┌─ Records shown
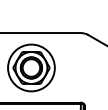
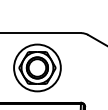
part at (31, 67) position: (31, 67) -> (37, 67)
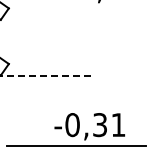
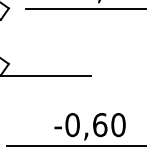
line at (85, 8): none -> present
line at (45, 75): dashed -> solid
text at (109, 125): -0,31 -> -0,60
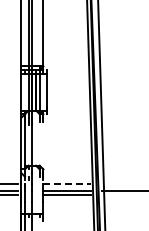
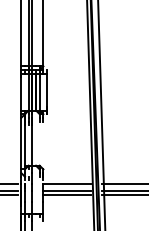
line at (67, 184): dashed -> solid
line at (123, 184): none -> present
line at (123, 195): none -> present
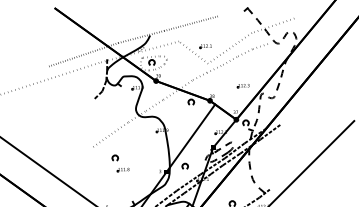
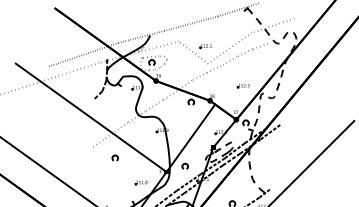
└─
Exercise aim:
Reproduce every text line of the data above character for character, leaving out the picture markers.

Response to the exercise:
part at (31, 67) position: (31, 67) -> (37, 67)
line at (85, 8): none -> present
line at (45, 75): dashed -> solid
text at (109, 125): -0,31 -> -0,60
line at (67, 184): dashed -> solid
line at (123, 184): none -> present
line at (123, 195): none -> present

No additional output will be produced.